**Exercise**
Bring together every line in the data that includes "contact".

(Items from a dataset)
───

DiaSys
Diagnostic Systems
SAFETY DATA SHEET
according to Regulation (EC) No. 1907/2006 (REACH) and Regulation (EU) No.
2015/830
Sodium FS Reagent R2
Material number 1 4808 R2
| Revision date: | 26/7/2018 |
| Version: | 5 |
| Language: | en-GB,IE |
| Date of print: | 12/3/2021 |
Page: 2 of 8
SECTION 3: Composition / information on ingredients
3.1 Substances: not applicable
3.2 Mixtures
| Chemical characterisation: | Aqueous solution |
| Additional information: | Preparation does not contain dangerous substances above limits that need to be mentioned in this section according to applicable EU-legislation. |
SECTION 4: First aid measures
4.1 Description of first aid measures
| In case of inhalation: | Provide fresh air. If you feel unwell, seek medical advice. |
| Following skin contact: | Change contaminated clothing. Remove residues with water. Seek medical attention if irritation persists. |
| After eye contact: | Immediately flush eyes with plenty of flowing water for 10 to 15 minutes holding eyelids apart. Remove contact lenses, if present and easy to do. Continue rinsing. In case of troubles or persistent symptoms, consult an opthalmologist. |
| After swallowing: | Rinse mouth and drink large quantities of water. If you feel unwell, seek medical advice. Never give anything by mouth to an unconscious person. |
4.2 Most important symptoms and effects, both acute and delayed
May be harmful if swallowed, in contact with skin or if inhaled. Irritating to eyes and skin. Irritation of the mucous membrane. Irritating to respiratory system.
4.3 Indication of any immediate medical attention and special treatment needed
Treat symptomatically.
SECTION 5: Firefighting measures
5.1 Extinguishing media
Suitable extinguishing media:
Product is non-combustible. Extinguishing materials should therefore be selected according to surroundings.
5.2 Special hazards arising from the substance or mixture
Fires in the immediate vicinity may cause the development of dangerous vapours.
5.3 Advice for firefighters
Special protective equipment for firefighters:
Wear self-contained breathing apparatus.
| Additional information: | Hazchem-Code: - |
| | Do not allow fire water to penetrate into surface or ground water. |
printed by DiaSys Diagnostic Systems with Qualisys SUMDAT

───

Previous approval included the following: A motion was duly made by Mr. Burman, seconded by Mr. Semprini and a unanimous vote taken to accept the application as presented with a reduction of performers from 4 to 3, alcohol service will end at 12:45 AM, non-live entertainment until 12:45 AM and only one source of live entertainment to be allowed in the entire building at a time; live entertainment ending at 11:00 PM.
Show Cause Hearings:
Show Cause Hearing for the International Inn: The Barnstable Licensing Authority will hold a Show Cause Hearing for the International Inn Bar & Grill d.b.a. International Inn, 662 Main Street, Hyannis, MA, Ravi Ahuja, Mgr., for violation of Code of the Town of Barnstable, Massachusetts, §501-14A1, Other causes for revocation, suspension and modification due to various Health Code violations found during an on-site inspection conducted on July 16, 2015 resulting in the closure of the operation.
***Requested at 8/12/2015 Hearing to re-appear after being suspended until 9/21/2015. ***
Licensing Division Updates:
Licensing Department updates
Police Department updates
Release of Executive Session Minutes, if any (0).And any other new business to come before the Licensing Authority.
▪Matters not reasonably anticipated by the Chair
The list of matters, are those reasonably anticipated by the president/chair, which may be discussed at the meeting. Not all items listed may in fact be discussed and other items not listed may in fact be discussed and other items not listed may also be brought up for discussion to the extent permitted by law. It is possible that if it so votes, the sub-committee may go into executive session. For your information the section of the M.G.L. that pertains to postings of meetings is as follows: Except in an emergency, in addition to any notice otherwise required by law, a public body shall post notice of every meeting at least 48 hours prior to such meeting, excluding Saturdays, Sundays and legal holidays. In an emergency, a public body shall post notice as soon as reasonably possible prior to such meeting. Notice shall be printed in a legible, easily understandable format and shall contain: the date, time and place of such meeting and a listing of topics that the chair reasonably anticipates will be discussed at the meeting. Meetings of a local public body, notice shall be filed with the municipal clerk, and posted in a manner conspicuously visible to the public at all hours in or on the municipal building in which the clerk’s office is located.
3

───

**Solved problem**
| Following skin contact: | Change contaminated clothing. Remove residues with water. Seek medical attention if irritation persists. |
| After eye contact: | Immediately flush eyes with plenty of flowing water for 10 to 15 minutes holding eyelids apart. Remove contact lenses, if present and easy to do. Continue rinsing. In case of troubles or persistent symptoms, consult an opthalmologist. |
May be harmful if swallowed, in contact with skin or if inhaled. Irritating to eyes and skin. Irritation of the mucous membrane. Irritating to respiratory system.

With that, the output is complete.